*Activity*: Reproduce all lines of the listing below in which the word "space" occurs.
***** Information provided
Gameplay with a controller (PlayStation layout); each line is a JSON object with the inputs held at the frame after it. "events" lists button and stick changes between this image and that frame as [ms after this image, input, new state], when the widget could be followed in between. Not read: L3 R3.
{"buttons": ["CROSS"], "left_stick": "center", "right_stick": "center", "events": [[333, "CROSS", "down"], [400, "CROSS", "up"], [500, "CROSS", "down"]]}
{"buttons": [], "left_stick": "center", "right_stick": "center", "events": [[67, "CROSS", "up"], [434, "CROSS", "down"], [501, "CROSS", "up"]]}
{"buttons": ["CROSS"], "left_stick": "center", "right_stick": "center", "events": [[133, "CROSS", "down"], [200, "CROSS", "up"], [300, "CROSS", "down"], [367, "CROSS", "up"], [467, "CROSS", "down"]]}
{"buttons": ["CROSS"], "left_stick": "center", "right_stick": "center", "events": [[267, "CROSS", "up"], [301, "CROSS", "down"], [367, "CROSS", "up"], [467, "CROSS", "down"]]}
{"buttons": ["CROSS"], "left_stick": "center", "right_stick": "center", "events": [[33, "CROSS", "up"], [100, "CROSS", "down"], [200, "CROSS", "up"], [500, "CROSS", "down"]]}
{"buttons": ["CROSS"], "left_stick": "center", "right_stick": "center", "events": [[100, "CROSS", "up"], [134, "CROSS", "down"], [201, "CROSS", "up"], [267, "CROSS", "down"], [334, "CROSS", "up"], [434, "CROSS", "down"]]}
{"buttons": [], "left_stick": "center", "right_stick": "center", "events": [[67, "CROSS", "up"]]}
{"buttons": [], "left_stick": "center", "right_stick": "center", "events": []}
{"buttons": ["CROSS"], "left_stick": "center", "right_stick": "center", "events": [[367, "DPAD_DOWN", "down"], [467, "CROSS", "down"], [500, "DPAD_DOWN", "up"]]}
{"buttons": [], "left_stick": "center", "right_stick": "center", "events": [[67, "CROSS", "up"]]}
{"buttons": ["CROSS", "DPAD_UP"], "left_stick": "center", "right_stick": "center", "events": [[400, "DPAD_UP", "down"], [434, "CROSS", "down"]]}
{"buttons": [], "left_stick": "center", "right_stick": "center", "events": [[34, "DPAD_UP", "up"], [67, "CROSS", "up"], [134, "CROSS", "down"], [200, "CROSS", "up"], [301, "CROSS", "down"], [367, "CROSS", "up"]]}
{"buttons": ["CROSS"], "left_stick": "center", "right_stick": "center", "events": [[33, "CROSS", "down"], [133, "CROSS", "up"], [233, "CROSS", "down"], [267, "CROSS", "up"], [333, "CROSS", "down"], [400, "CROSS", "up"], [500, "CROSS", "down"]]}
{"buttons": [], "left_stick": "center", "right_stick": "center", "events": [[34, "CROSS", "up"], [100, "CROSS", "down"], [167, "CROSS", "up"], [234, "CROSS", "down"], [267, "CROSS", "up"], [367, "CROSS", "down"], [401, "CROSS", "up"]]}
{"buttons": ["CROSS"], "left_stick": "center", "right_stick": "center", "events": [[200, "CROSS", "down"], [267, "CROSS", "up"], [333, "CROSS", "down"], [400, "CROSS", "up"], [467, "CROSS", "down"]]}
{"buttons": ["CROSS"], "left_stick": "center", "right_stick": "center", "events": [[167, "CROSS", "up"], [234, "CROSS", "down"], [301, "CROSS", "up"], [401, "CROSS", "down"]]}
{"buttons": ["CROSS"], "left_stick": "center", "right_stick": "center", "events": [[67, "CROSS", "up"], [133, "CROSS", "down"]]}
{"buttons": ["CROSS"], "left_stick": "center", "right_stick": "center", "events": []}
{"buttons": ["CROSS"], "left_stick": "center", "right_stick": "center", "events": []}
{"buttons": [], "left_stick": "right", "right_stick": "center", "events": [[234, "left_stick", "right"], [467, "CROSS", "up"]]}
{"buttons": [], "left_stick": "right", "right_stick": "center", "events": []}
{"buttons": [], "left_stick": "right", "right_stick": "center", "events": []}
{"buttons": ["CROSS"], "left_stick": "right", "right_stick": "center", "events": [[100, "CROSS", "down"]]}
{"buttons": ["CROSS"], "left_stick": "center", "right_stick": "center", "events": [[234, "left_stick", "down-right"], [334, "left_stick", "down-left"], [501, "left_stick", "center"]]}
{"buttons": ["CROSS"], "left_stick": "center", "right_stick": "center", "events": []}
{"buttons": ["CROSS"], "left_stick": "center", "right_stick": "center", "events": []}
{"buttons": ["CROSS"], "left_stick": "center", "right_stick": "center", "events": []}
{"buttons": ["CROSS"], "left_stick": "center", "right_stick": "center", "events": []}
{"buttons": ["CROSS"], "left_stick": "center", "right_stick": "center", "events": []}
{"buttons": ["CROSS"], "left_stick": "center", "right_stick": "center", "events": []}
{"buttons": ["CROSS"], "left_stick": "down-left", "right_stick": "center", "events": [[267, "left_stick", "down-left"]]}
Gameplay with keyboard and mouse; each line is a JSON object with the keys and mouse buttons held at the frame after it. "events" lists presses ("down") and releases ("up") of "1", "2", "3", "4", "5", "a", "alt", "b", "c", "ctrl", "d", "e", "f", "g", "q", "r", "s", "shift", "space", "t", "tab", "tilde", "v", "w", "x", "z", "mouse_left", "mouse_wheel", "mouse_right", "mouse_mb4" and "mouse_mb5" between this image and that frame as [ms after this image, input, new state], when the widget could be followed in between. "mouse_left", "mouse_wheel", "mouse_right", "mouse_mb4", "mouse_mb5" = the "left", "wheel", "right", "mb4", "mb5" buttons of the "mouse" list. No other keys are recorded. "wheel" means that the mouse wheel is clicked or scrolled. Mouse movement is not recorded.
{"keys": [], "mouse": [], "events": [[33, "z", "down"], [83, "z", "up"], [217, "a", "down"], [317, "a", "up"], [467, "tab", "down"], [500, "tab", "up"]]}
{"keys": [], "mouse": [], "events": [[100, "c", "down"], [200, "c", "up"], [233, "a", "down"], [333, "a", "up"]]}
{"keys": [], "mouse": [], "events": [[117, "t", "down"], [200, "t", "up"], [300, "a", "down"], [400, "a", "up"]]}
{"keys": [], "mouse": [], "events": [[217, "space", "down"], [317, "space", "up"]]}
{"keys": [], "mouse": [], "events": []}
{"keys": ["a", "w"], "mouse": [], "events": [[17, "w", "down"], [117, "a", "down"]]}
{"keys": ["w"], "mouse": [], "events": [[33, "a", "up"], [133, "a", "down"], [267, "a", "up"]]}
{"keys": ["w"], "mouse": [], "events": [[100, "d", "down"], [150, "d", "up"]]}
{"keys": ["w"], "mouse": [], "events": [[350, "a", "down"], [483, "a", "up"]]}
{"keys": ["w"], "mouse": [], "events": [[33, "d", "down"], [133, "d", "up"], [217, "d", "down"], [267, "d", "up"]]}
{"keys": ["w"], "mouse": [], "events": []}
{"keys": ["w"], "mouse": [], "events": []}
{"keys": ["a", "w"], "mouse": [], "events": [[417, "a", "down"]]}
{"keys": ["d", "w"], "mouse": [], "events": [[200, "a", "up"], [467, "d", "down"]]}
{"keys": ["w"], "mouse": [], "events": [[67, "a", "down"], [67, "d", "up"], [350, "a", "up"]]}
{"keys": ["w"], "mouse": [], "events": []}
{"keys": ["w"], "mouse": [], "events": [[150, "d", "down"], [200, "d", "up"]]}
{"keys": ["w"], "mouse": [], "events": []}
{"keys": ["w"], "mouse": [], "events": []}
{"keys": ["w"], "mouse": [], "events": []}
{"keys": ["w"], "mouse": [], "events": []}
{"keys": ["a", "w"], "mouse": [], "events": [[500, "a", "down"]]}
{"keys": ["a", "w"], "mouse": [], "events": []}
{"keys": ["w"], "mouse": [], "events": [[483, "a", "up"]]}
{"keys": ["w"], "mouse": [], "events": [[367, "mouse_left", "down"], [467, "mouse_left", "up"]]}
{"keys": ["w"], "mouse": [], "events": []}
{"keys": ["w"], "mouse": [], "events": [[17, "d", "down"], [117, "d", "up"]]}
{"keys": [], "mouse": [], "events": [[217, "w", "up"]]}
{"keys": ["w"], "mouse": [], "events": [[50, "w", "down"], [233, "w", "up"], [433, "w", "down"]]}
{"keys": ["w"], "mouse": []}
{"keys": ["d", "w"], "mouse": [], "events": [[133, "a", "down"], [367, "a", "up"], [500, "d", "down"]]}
**********
*Written response*:
Gameplay with keyboard and mouse; each line is a JSON object with the keys and mouse buttons held at the frame after it. "events" lists presses ("down") and releases ("up") of "1", "2", "3", "4", "5", "a", "alt", "b", "c", "ctrl", "d", "e", "f", "g", "q", "r", "s", "shift", "space", "t", "tab", "tilde", "v", "w", "x", "z", "mouse_left", "mouse_wheel", "mouse_right", "mouse_mb4" and "mouse_mb5" between this image and that frame as [ms after this image, input, new state], when the widget could be followed in between. "mouse_left", "mouse_wheel", "mouse_right", "mouse_mb4", "mouse_mb5" = the "left", "wheel", "right", "mb4", "mb5" buttons of the "mouse" list. No other keys are recorded. "wheel" means that the mouse wheel is clicked or scrolled. Mouse movement is not recorded.
{"keys": [], "mouse": [], "events": [[217, "space", "down"], [317, "space", "up"]]}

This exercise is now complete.